Türkiye’nin birçok alanda cinsiyet eşitsizliğinin en derinden hissedildiği ülkelerden biri olmasına değindik. Sadece bununla sınırlı kalmıyor problemler… Türkiye, bütün eğitim düzeylerinde öğrenci başına en düşük kaynak ayıran OECD ülkelerinden biri aynı zamanda. Eğitim görürken ve sonraki süreçlerde yaşanan sıkıntılar bir açıdan bundan da kaynaklı. Eğitim finansmanları kademeye göre değişiyor ama Türkiye hep OECD ortalamasının çok altında. Öyle ki, okul öncesi, ilkokul, ortaokul ve lise kademelerinde öğrenci başı yapılan harcama, OECD ortalamasının yarısından bile az düzeyde kalıyor. İlkokuldan yükseköğretime öğrenci başına ayrılan kaynakta ise OECD ortalaması Türkiye’nin hemen hemen üç katı daha fazla.

Norveç’ten 4.5 kat daha az

Tablo böyleyken, eğitimin en kritik yılları olan 6-15 yaşları arasında yapılan toplam harcama da OECD ortalamasının çok altında kalıyor. OECD ortalaması 125 bin 717 dolar yani Türkiye’nin üç katı. Türkiye’de bu periyotta yapılan harcama 41 bin 731 dolar seviyesinde kalıyor ve 29 bin 393 dolarlık harcama yapan sonuncu Meksika’nın yalnızca bir basamak üzerinde. Bu endekste birinci sırada bulunan Norveç’te ise bu zaman diliminde bir öğrenciye 180 bin 367 dolar, ardından gelen Avusturya’da 175 bin 609 dolar, üçüncü İzlanda’da ise 173 bin 43 dolar harcanıyor.
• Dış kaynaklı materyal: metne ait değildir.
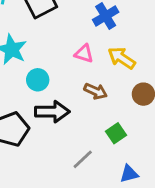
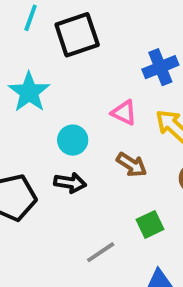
cyan circle: (38, 80) -> (73, 140), moved
black arrow: (52, 112) -> (70, 183), size x0.7

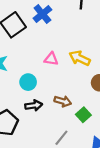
blue cross: (160, 67) -> (42, 14), moved
brown arrow: (132, 165) -> (63, 101), moved

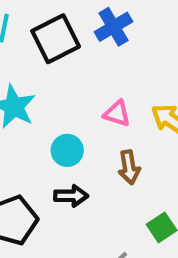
brown arrow: (63, 101) -> (129, 167), moved, turned 56

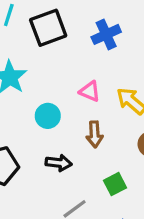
blue cross: (114, 27) -> (106, 34), moved
black arrow: (71, 196) -> (59, 163), moved

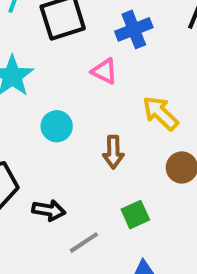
pink triangle: (90, 91) -> (104, 71), moved
black arrow: (59, 163) -> (49, 210), moved

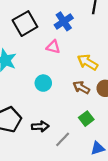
cyan circle: (57, 126) -> (43, 83), moved
brown arrow: (113, 152) -> (81, 87), moved, turned 133

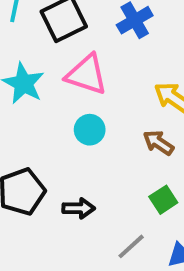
pink triangle: (53, 47) -> (87, 75), moved, size x1.6
gray line: (63, 139) -> (131, 246), moved

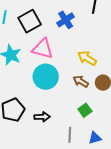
cyan circle: (90, 130) -> (46, 77), size x1.6
gray line: (131, 246) -> (70, 135), turned -42

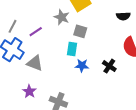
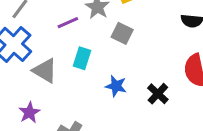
purple line: (36, 32) -> (68, 23), moved
cyan rectangle: (72, 49) -> (82, 58), moved

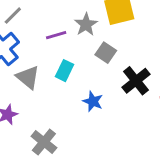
black cross: (158, 94) -> (136, 81), moved, size x1.4

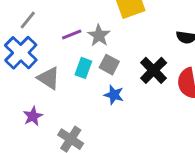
gray star: (86, 24) -> (99, 35), moved
gray square: (106, 53) -> (109, 65), moved

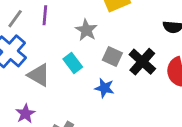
purple line: (72, 34) -> (45, 15), moved, turned -60
gray square: (109, 65) -> (112, 57), moved
cyan rectangle: (83, 68) -> (73, 63), turned -54

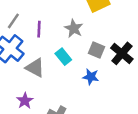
purple line: (45, 15) -> (39, 29), moved

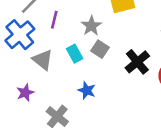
gray square: (97, 50) -> (100, 49), moved
blue star: (91, 77) -> (87, 90), moved

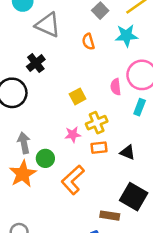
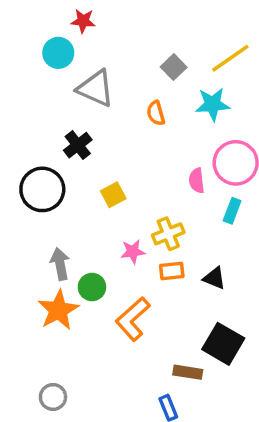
yellow square: (78, 96) -> (113, 195), moved

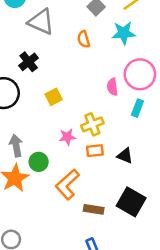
brown rectangle: (188, 372) -> (94, 209), moved

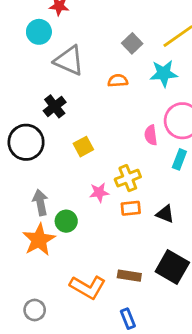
orange semicircle: (84, 39) -> (118, 81), turned 102
orange L-shape: (67, 184) -> (88, 287), moved, turned -108

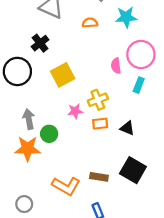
yellow square: (83, 147) -> (63, 75), size x1.5
orange star: (39, 240) -> (28, 149), turned 30

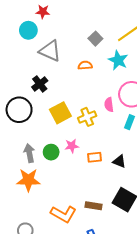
cyan star: (126, 17) -> (118, 60), turned 30
yellow cross: (98, 100) -> (87, 117), moved
green circle: (49, 134) -> (51, 152), moved

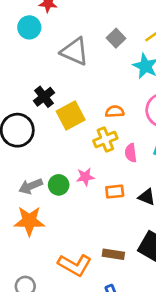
gray triangle: (50, 51) -> (75, 51), moved
orange semicircle: (85, 65) -> (115, 111), moved
pink semicircle: (109, 105) -> (131, 153), moved
yellow square: (60, 113) -> (71, 115), moved
gray arrow: (29, 153) -> (31, 186), turned -102

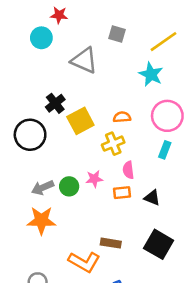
gray square: (116, 38) -> (117, 34), moved, turned -30
pink semicircle: (131, 153) -> (128, 170), moved
brown rectangle: (113, 254) -> (111, 243), moved

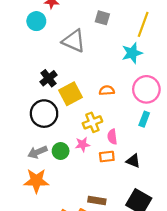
yellow line: (164, 42) -> (143, 24), turned -35
cyan star: (151, 74) -> (132, 53), turned 30
black circle: (30, 135) -> (44, 114), moved
yellow cross: (113, 144) -> (92, 122), moved

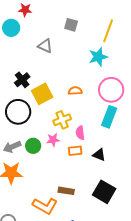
gray triangle: (74, 41) -> (45, 46), size x0.7
cyan rectangle: (144, 119) -> (109, 117), size x1.5

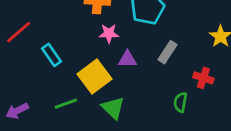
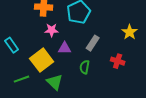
green semicircle: (180, 102) -> (85, 67), moved

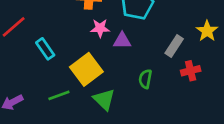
gray rectangle: (93, 43) -> (174, 46), moved
purple triangle: (65, 48) -> (122, 41), moved
red cross: (118, 61) -> (191, 71), turned -32

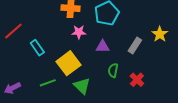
purple triangle: (122, 41) -> (103, 47), moved
red cross: (191, 71) -> (137, 80), moved, turned -32

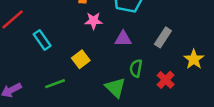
yellow star: (160, 34) -> (194, 59), moved
yellow square: (68, 63) -> (81, 59), size x0.6
green triangle: (82, 86) -> (115, 88), moved

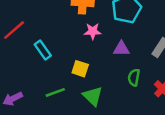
yellow square: (81, 59) -> (80, 69), turned -35
green triangle: (115, 88) -> (93, 96), moved

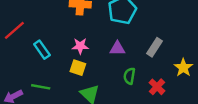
pink star: (93, 31) -> (80, 46), moved
green line: (55, 92) -> (41, 87), moved, turned 30

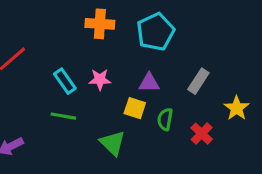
cyan rectangle: (42, 50) -> (65, 81), moved
yellow square: (78, 68) -> (135, 108), moved
green line: (41, 87) -> (63, 116), moved

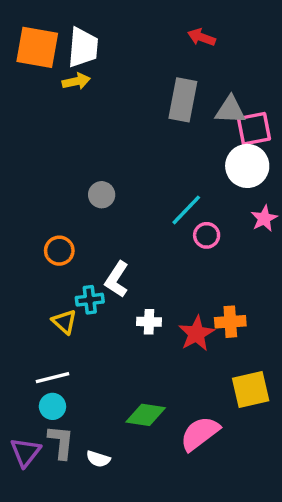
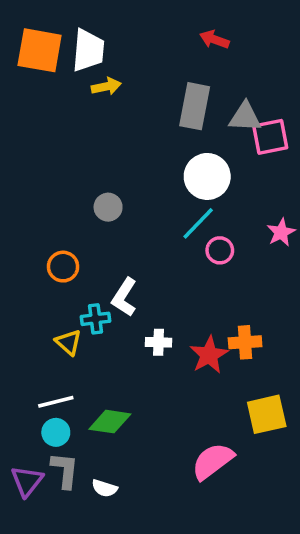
yellow arrow: (76, 81) -> (106, 86), moved
white circle: (247, 166) -> (207, 176), moved
green diamond: (146, 415) -> (110, 422), moved

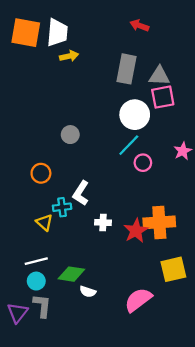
pink square: (270, 137) -> (163, 97), moved
orange cross: (245, 342) -> (159, 222), size x1.5
white semicircle: (104, 488) -> (88, 292), moved

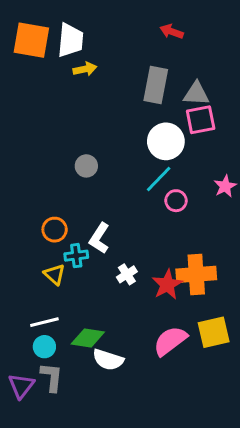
orange circle: (41, 173) -> (55, 230), moved
white cross: (103, 222) -> (127, 274), turned -35
white semicircle: (88, 292) -> (108, 360), size x1.5
pink semicircle: (138, 300) -> (170, 341), moved

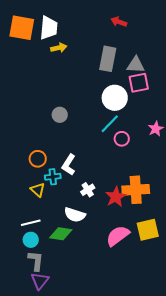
white semicircle: (108, 360) -> (75, 215), moved
purple triangle: (21, 386) -> (40, 281), moved

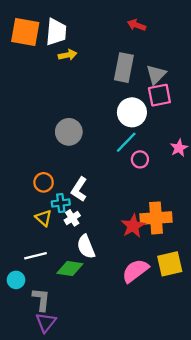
gray triangle: (136, 65) -> (156, 74), turned -48
gray circle: (60, 115) -> (69, 132), size x1.5
white cross: (88, 190) -> (72, 218), moved
white semicircle: (75, 215) -> (86, 247), turned 50
cyan circle: (31, 240) -> (16, 280), moved

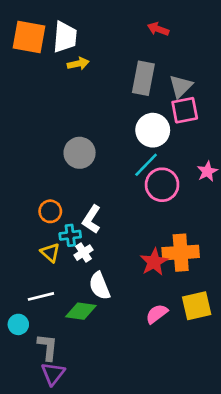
pink circle: (140, 159) -> (162, 185), size x1.6
pink semicircle: (135, 271) -> (157, 314), size x0.7

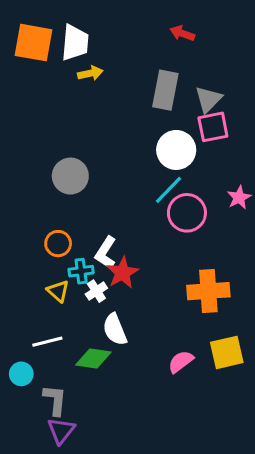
gray circle: (80, 153) -> (70, 176), moved
red star: (154, 262) -> (122, 273), moved

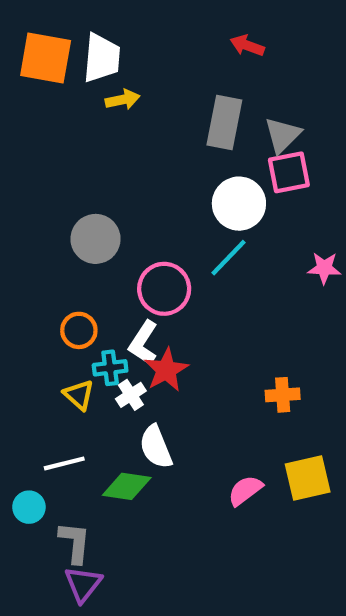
pink star: (239, 198) -> (324, 268), turned 30
pink circle: (187, 213) -> (164, 289), moved
orange cross: (208, 291) -> (283, 395), size x0.6

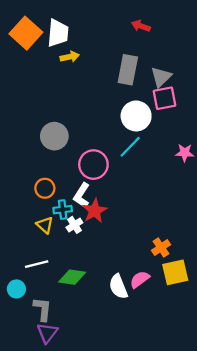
orange square: (46, 58) -> (26, 33), turned 32
orange cross: (283, 395) -> (161, 248), moved, turned -30
white semicircle: (156, 447) -> (118, 287), moved

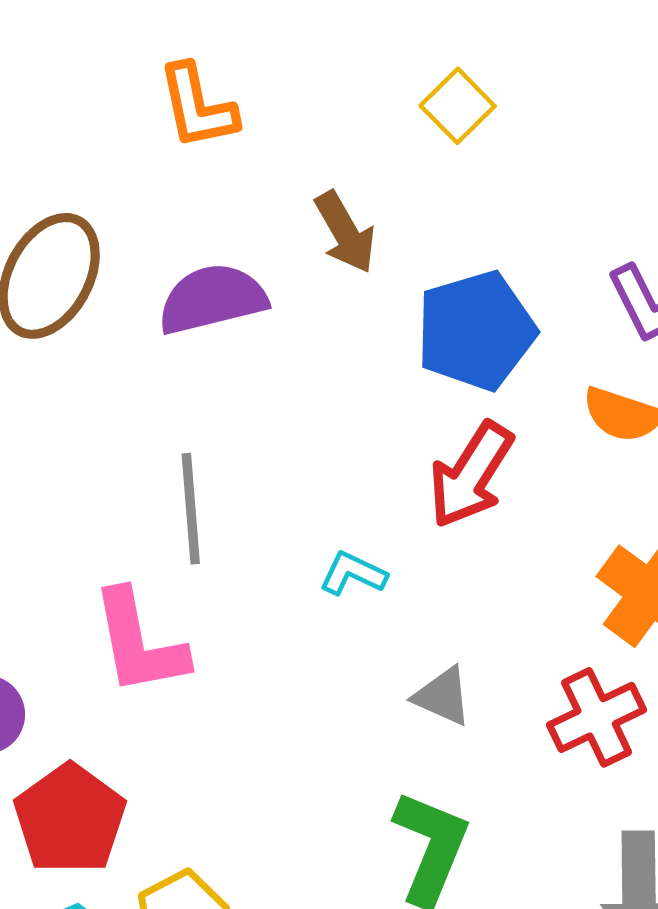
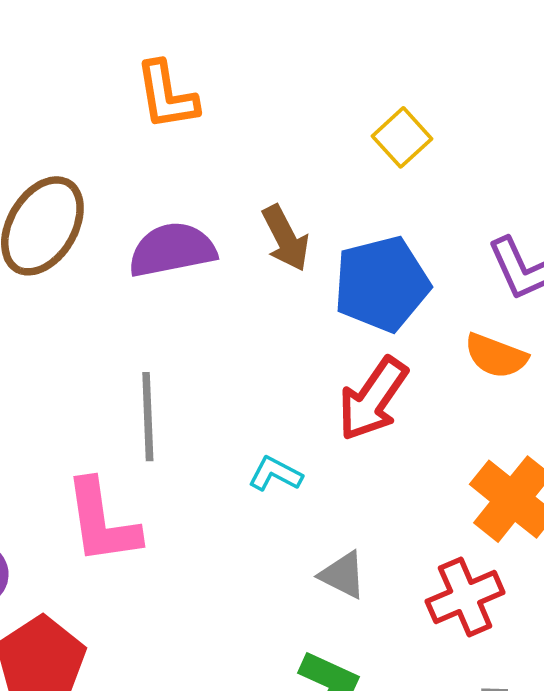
yellow square: (458, 106) -> (402, 137), moved
brown arrow: (345, 232) -> (286, 238), moved

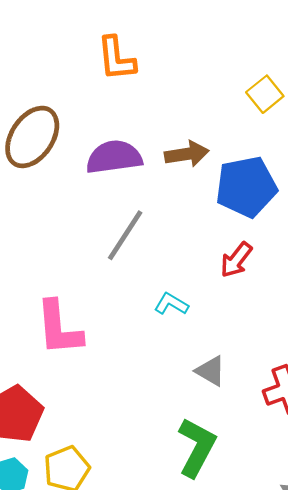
brown arrow: (286, 238) -> (187, 154), turned -75
red arrow: (373, 399) -> (236, 260), size x0.7
gray line: (148, 417) -> (125, 235), moved, turned 32

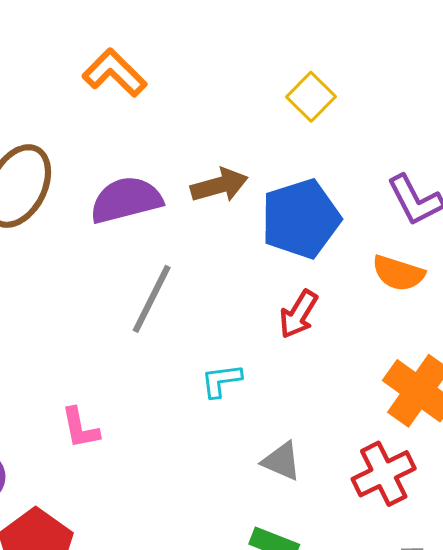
orange L-shape: (116, 59) -> (115, 73), turned 147
cyan L-shape: (171, 304) -> (221, 381), turned -32
pink L-shape: (59, 328) -> (80, 428), size x0.6

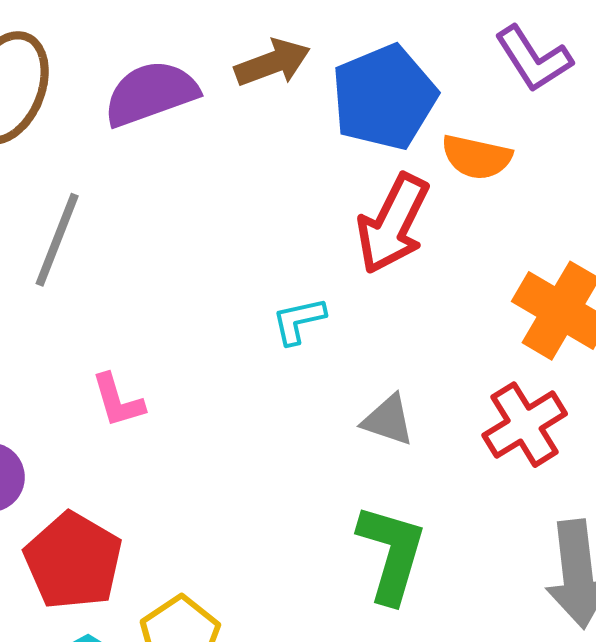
orange semicircle: (398, 273) -> (477, 157), moved
gray line: (152, 299) -> (57, 240), moved
red arrow: (298, 314) -> (393, 224), size x1.5

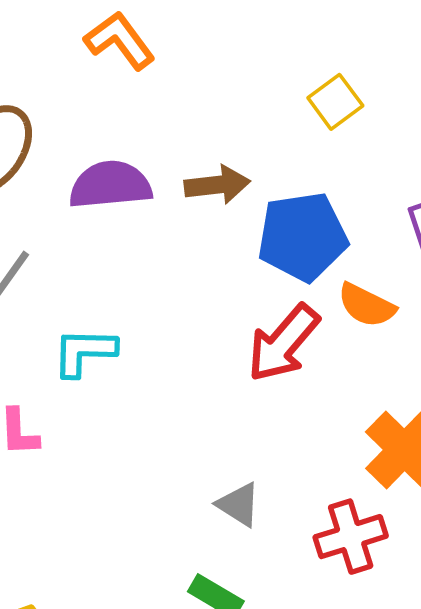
cyan L-shape: (299, 321) -> (84, 352), moved, size x1.4

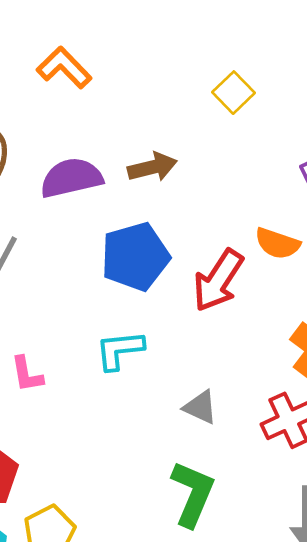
blue pentagon: (302, 237) -> (135, 257), moved
cyan L-shape: (84, 352) -> (120, 350), moved

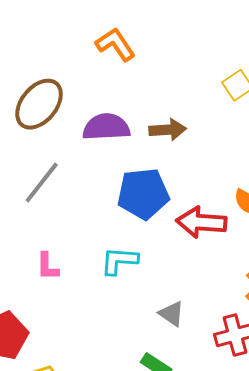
red arrow: (218, 280) -> (201, 222), turned 51

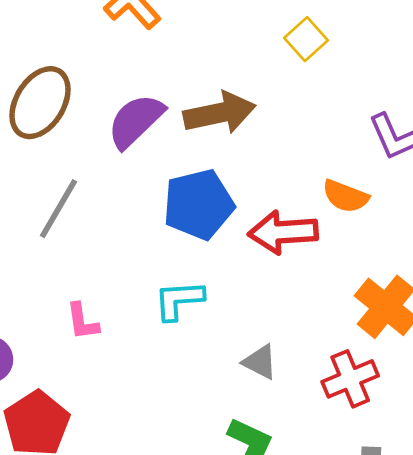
purple semicircle: (106, 127) -> (136, 121), turned -33
brown arrow: (168, 130) -> (220, 113), size x1.4

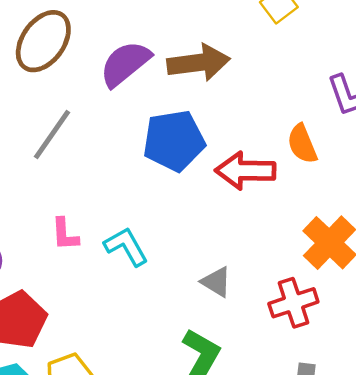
orange semicircle: (345, 196) -> (302, 144), turned 42
cyan L-shape: (179, 300) -> (126, 246), moved, turned 60

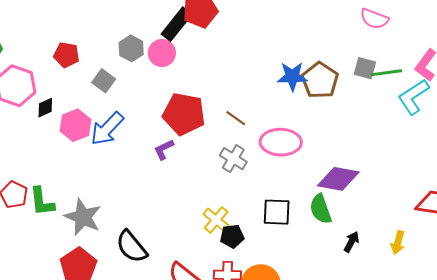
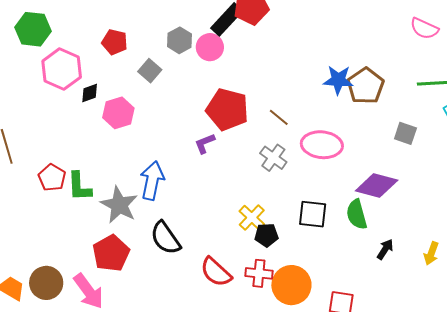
gray square: (365, 68) -> (405, 133), moved
blue arrow: (107, 129) -> (152, 181), moved, turned 144

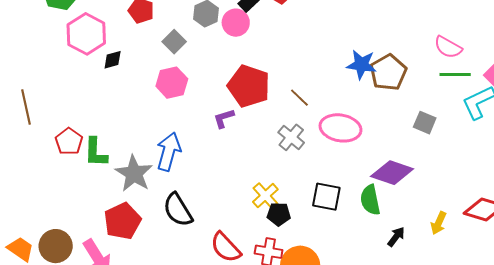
pink semicircle: (424, 29) -> (448, 47), moved
pink hexagon: (118, 113) -> (172, 83), moved
yellow arrow: (431, 253) -> (439, 223), moved

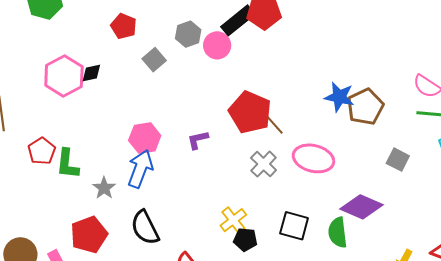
pink hexagon: (86, 34) -> (64, 76), moved
pink hexagon: (172, 83) -> (145, 138), moved
red pentagon: (249, 86) -> (250, 112), moved
gray star: (134, 173) -> (104, 188), size x0.6

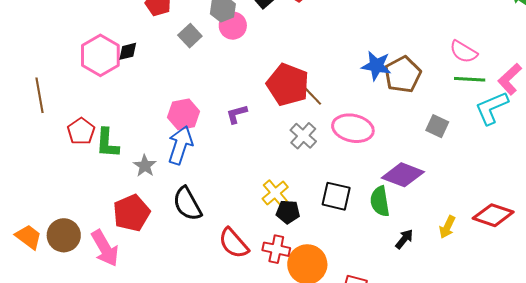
pink circle: (217, 45) -> (233, 26), moved

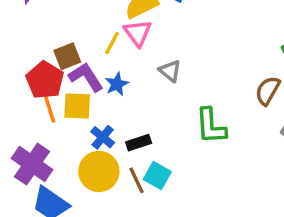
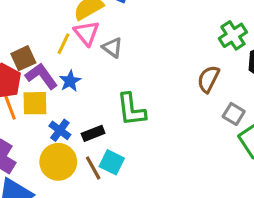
gray triangle: (170, 71) -> (112, 48), moved
green L-shape: (211, 126) -> (131, 110), moved

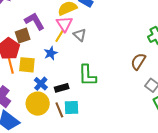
yellow line: (63, 44) -> (60, 36), moved
purple L-shape: (41, 76) -> (35, 21), moved
cyan square: (112, 162) -> (71, 108), turned -35

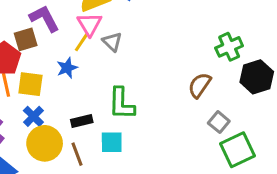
blue cross: (41, 84) -> (33, 116), moved
cyan square: (71, 108) -> (112, 142), moved

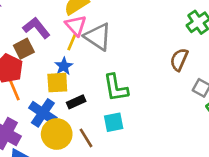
gray triangle: (112, 42) -> (98, 37), size x1.6
yellow square: (30, 84) -> (57, 83), moved
blue cross: (33, 116) -> (43, 113), size x1.5
black rectangle: (82, 121) -> (76, 102), moved

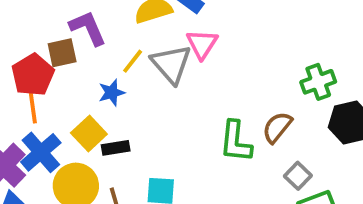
pink triangle: (76, 25) -> (202, 44), moved
yellow square: (57, 83) -> (89, 133), moved, turned 35
green L-shape: (116, 88) -> (236, 142), moved
blue cross: (43, 113) -> (41, 152), moved

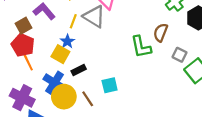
brown square: (62, 53) -> (24, 26), moved
yellow square: (89, 133) -> (60, 54), moved
blue cross: (41, 152) -> (55, 83), moved

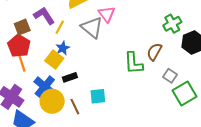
yellow line: (73, 21) -> (60, 27), moved

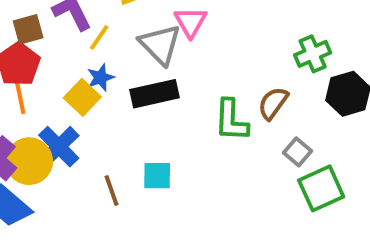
black rectangle: (70, 77) -> (155, 94), moved, size x1.6
yellow circle: (52, 101) -> (29, 161), moved

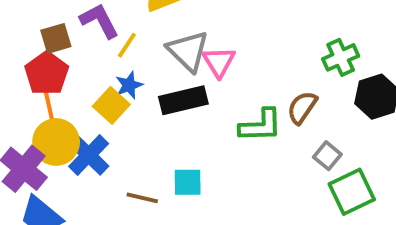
pink triangle: (191, 22) -> (219, 62), moved
green L-shape: (231, 120) -> (261, 125), turned -93
yellow circle: (29, 161) -> (56, 142), moved
brown line: (112, 191) -> (142, 198), turned -56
Diğer bir deyişle Norveç’le Türkiye arasında öğrenci başı kümülatif harcamada neredeyse 4.5 katlık bir uçurum var.

Türkiye’de temel eğitim özel kaynaklara muhtaç

Eğitime OECD ortalamasından daha az finansman sağlayan Türkiye, ayrıca temel eğitim kademesinde özel kaynakların en yüksek payı teşkil ettiği OECD ülkesi. OECD ülkeleri ortalamasına göre temel eğitimde finansmanın yüzde 93.3’ü kamu kaynaklarından sağlanıyor. Hatta Finlandiya, Norveç ve İsveç gibi ülkelerde ilköğretim kademelerinin tamamı kamu tarafından finanse ediliyor. Türkiye’de ise kamu finansmanı oranı yüzde 76.6 düzeyinde. Özel harcamaların payı ise yüzde 22.9; yüzde 6.4 olan OECD ortalamasının hemen hemen dört katı. Yani Türkiye’de temel eğitim seviyesinde kamunun payı OECD geneline göre çok düşük. Yükseköğretime geçildiğinde ise OECD ortalaması ile Türkiye arasındaki fark kapanıyor. Fakat bu Türkiye’de kamu harcamalarının yükseköğretim endeksli olmasından kaynaklı değil, OECD ülkelerinde özel harcamaların artışından kaynaklanıyor. OECD ülkelerinde kamu finansmanı oranı yüzde 68.3, Türkiye’de ise yüzde 71.8. Özel harcamalar ise OECD ortalamasında yüzde 28.4 olarak gerçekleşiyor, Türkiye’de yüzde 27.3 oluyor. ABD, Avustralya, İngiltere, Japonya ve Kore gibi ülkelerde ise yükseköğretim kademesinde özel harcamalar yüzde 50’den fazla bir kısma denk geliyor.